Chitosan triggers tolerance to Pythium myriotylum infection in ginger (Zingiber officinale) by modulating multiple defense signaling pathways

Abstract

In this study, we evaluated the potential of abscisic acid, brassinolide, isoxaben, hexanoic acid, β-aminobutyric acid, oligogalacturonic acid, flagellin 22, chitosan, methyl salicylate and pipecolic acid in suppressing the soft rot disease in ginger (Zingiber officinale) caused by the necrotrophic oomycete pathogen Pythium myriotylum. Of the ten elicitors tested, the treatment with 100 μM chitosan curtailed the disease severity in ginger to ∼36%. We examined the differential modulation in different parameters between the chitosan treated P. myriotylum inoculated (CTI) and the untreated inoculated (UTI) ginger plants. The ROS generator RBOHD was induced in CTI plants whereas the different ROS scavengers were modulated variously between the two regimens. While the biosynthetic and signaling genes of the jasmonic acid and ethylene were induced in CTI plants, salicylic acid signaling genes were suppressed. The chitosan treatment induced the HR marker gene HSR203J in ginger and suppressed the expression of cell death markers HIN1, AIF1 and AIF2. Similarly, while the lignin biosynthetic genes were mostly upregulated, the cell wall homeostasis genes EXLA2, INV3 and WAK2-LIKE were suppressed.

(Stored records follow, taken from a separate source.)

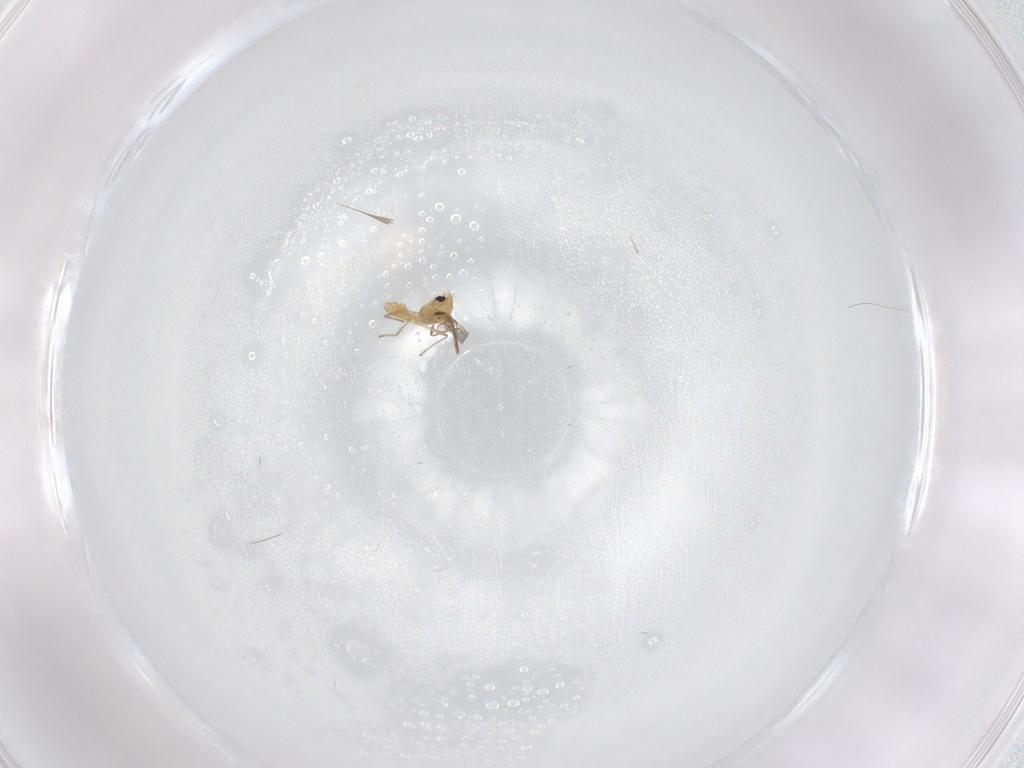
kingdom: Animalia
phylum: Arthropoda
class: Insecta
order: Diptera
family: Chironomidae
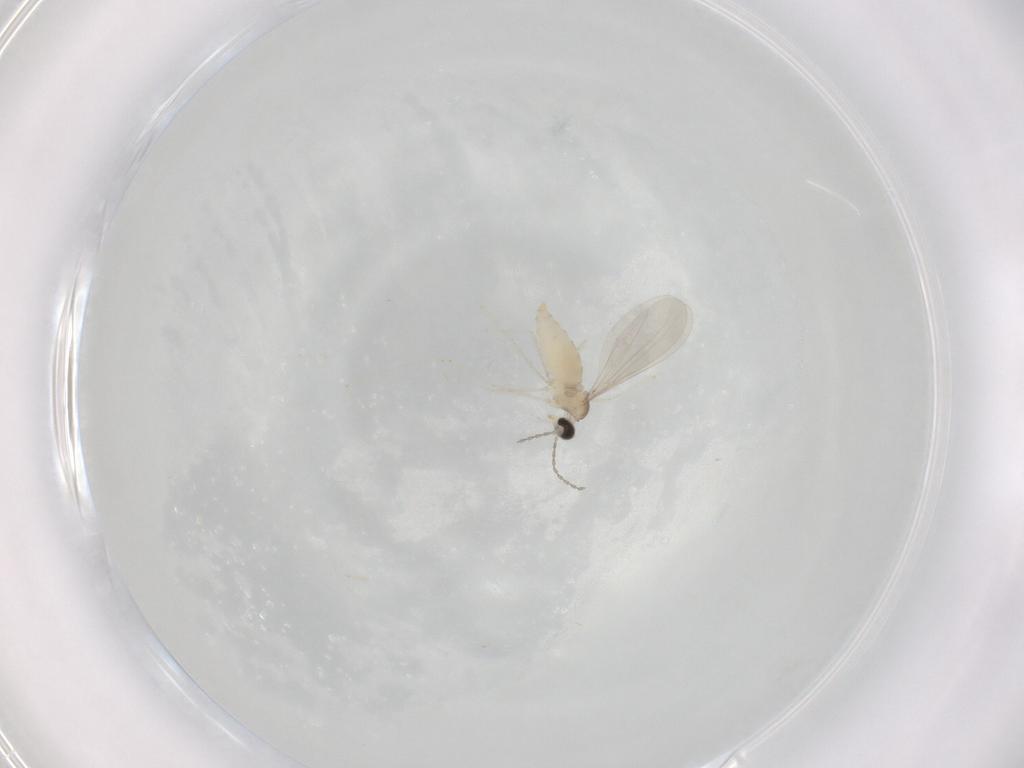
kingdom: Animalia
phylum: Arthropoda
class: Insecta
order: Diptera
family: Cecidomyiidae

Total phenylpropanoids declined in both the regimens, but the level of decline was less in the CTI plants. The histopathology showed retarded pathogen ingress in CTI plants. Well diffusion assays revealed non-toxicity of chitosan to the pathogen. The data highlight that the orchestration pattern of defense pathways in chitosan primed ginger and the pathogen induced basal defense pathways operated in a resistant plant host are loosely parallel. The results demonstrate the ability of chitosan to prime standing ginger plants against soft rot disease and implicate the potential of integrating chitosan for the sustainable management of ginger soft rot.